Ted Polhemus's magnus opus is an analyse and catalog of all the major western (and the occasional eastern) youth movements across the 20th century. Nominally focused on what people were wearing and doing it is an invaluable collection of brief histories of the varying Youth Tribes (his term) and how they interconnect together, giving a brief overview and history of each scene whilst focusing on their core concepts and intended statements.
The work goes through the birth of the Style movements at the start of the 20th century (where people were trying to stake a claim for who they were through what they wore, instead of identifying status or station), the birth of the Teenager as a social concept, the myriad of 60's, 70's, 80's and 90's movements and their tension (internally and externally) between "Dressing Up" and "Dressing Down", through to the "Gathering Of The Tribes" in the late 90s, and the "Supermarket of Style" and the dissolution of the Youth Tribes that has emerged in the aftermath of social, economic and technological upheaval of the 2010's. Whilst each section is brief they are all vividly presented so that you are clear what is being discussed, and the definitions offered are sufficiently broad and identified that the core concept is indisputable. There are also extensive 'further reading' sections for those who wish to find out more, and a willful admission that not every nuance has been addressed that should put community insiders at ease that these are broad brushstrokes of ideas rather than reductive statements. There is also a happy sense that all scenes are somewhat nebulous and impossible to define with accuracy.

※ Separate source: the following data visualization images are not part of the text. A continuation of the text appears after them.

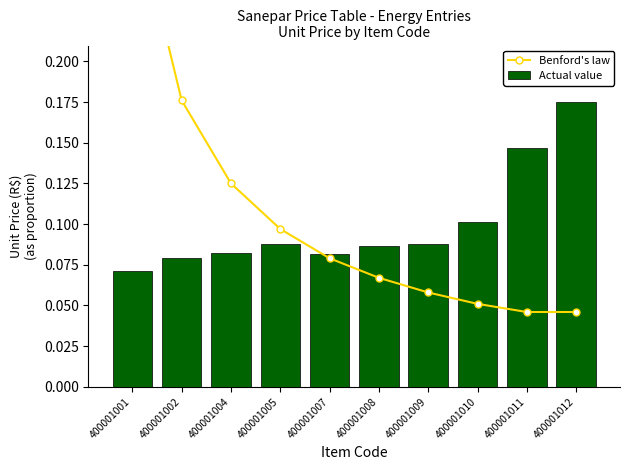

What are all the series names shown in the legend?

Benford's law, Actual value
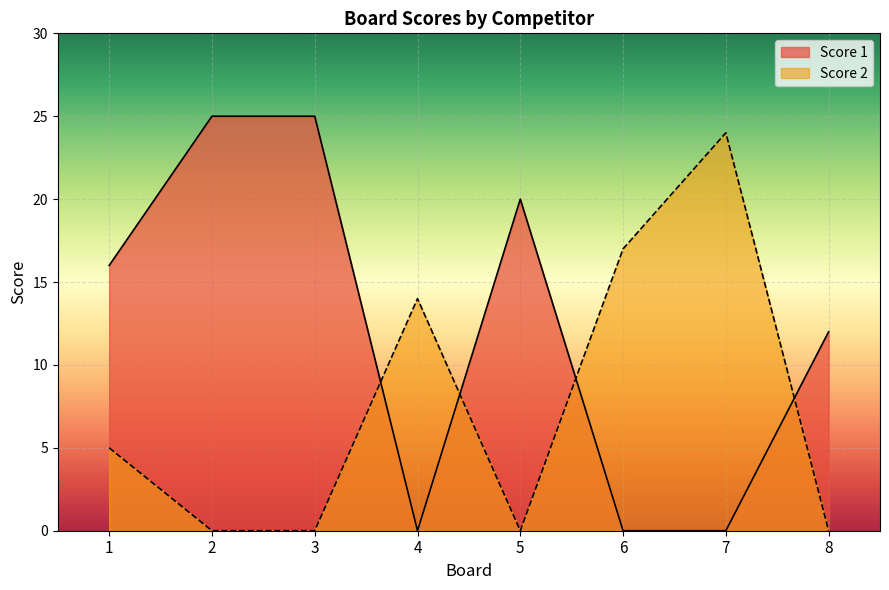

True or false: Score 2 has a value of 24 at 4.

False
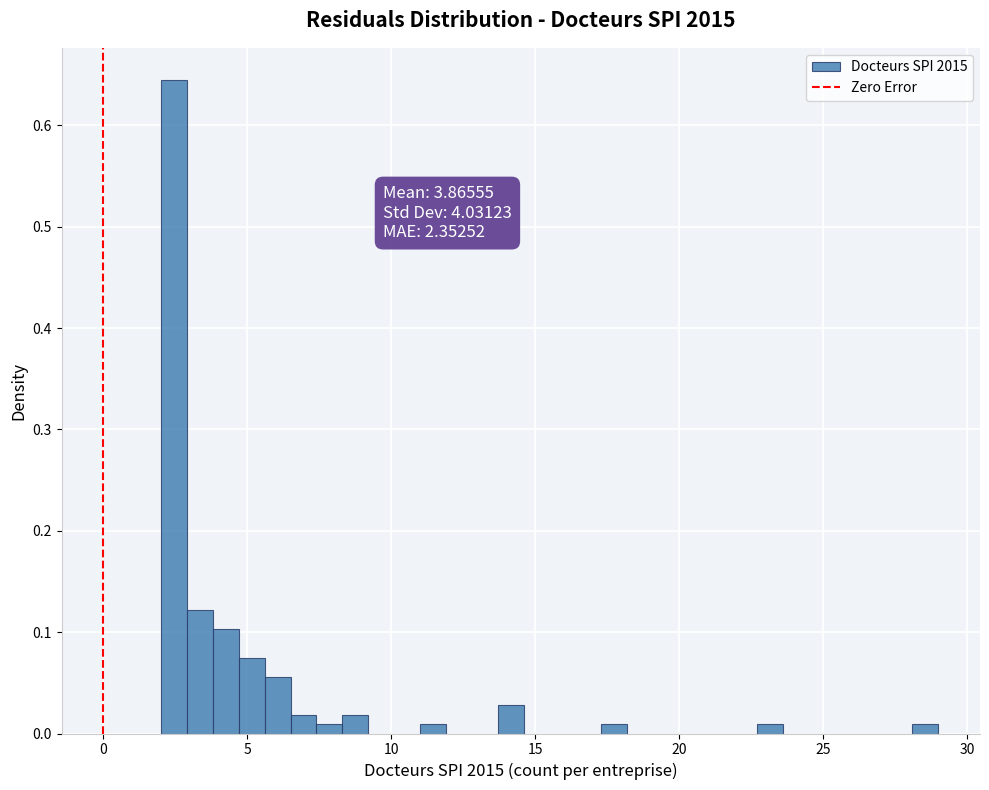

Around what value on the x-axis is the tallest bar? Give the approximate position of its centre, as read against the axis.

2.5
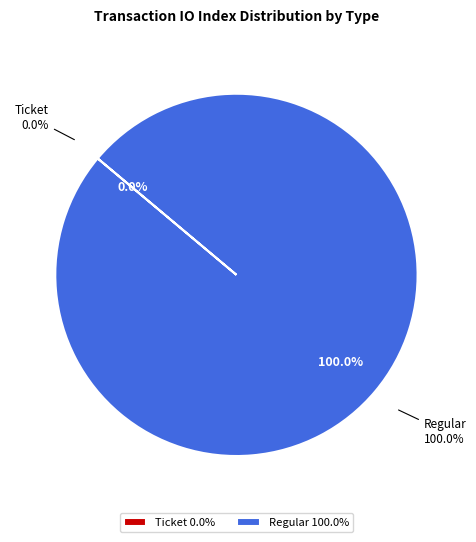

What portion of the pie excludes Ticket?

100.0%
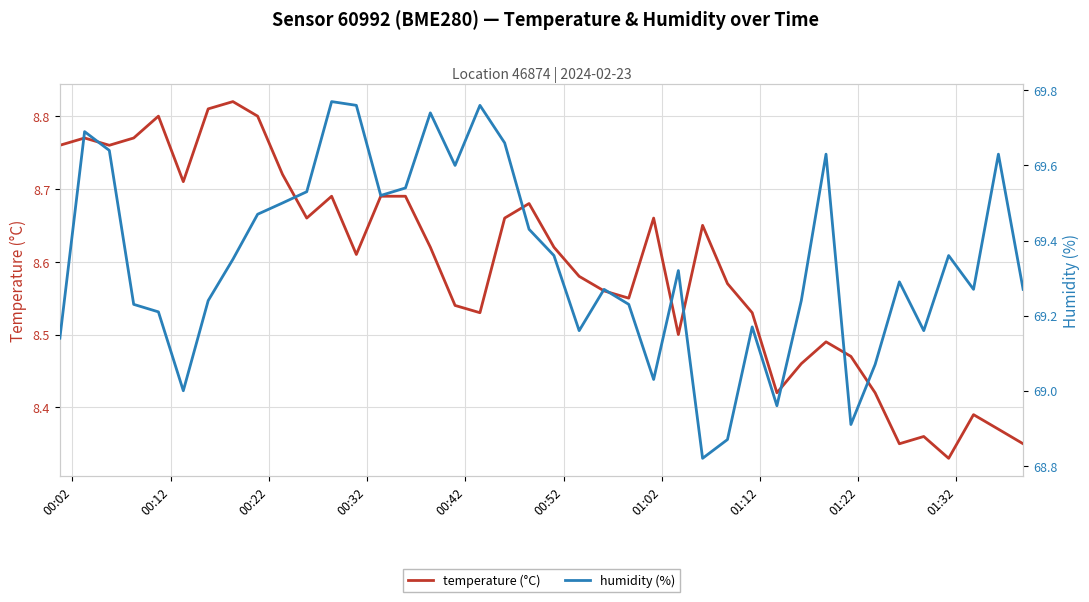

Is it true that temperature equals 8.8 at 00:12?

True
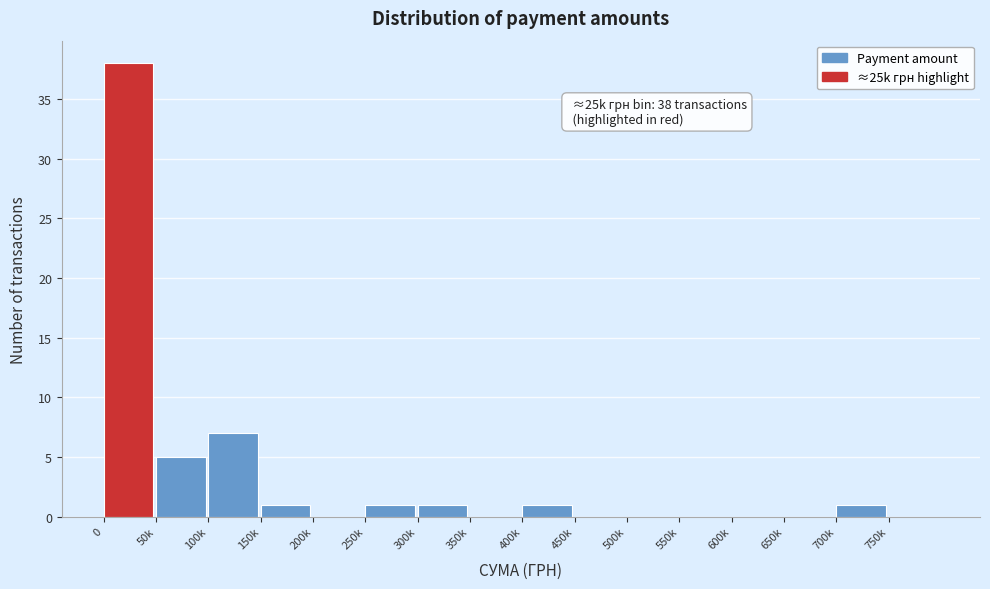

Reading left to right, what are all the values shown in this chart?

0=38	50k=5	100k=7	150k=1	200k=0	250k=1	300k=1	350k=0	400k=1	450k=0	500k=0	550k=0	600k=0	650k=0	700k=1	750k=0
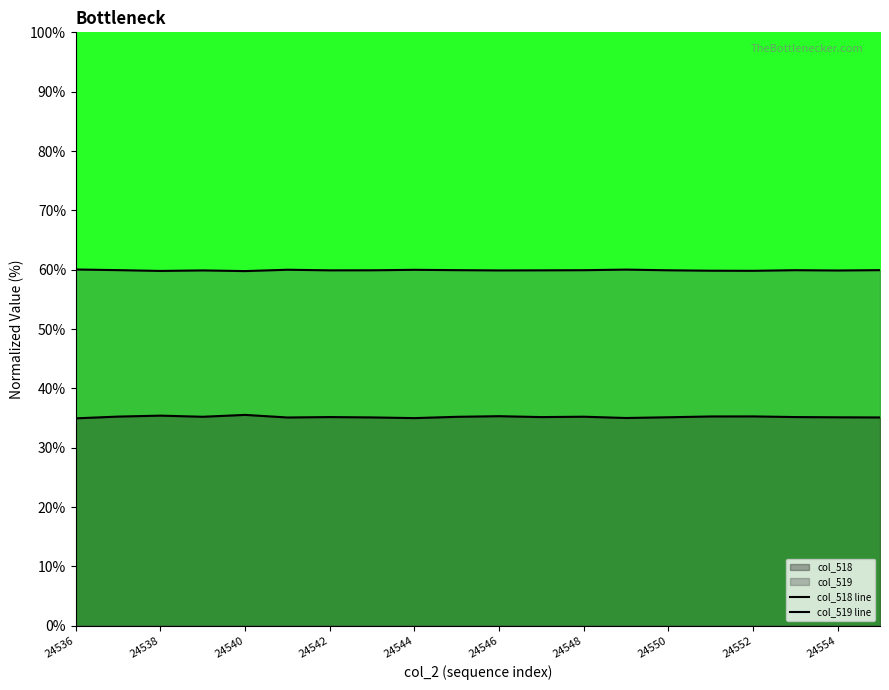

Which category has the lowest value across all series?

24536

I would strongly recommend this book to anyone that has an interest in popular musical movements or in street/consumer driven youth fashions. As a starting point for defining the genres it is a invaluable tool, and on a less anthropological level the "Gathering Of The Tribes" and "Supermarket of Style" concepts are fantastic explanations as to just what the hell happened in youth culture over the last 20 years (giving answers to the questions first proposed by John Robb). It's also just a great read, giving a historical insight into youth movements that shows a reverence that is often lacking in a general, rather than genre specific, review or study and an amazing history of the fashions and the reasons behind the fashions of everything that has come before and, in the post-modern recycle machine, will invariably come again.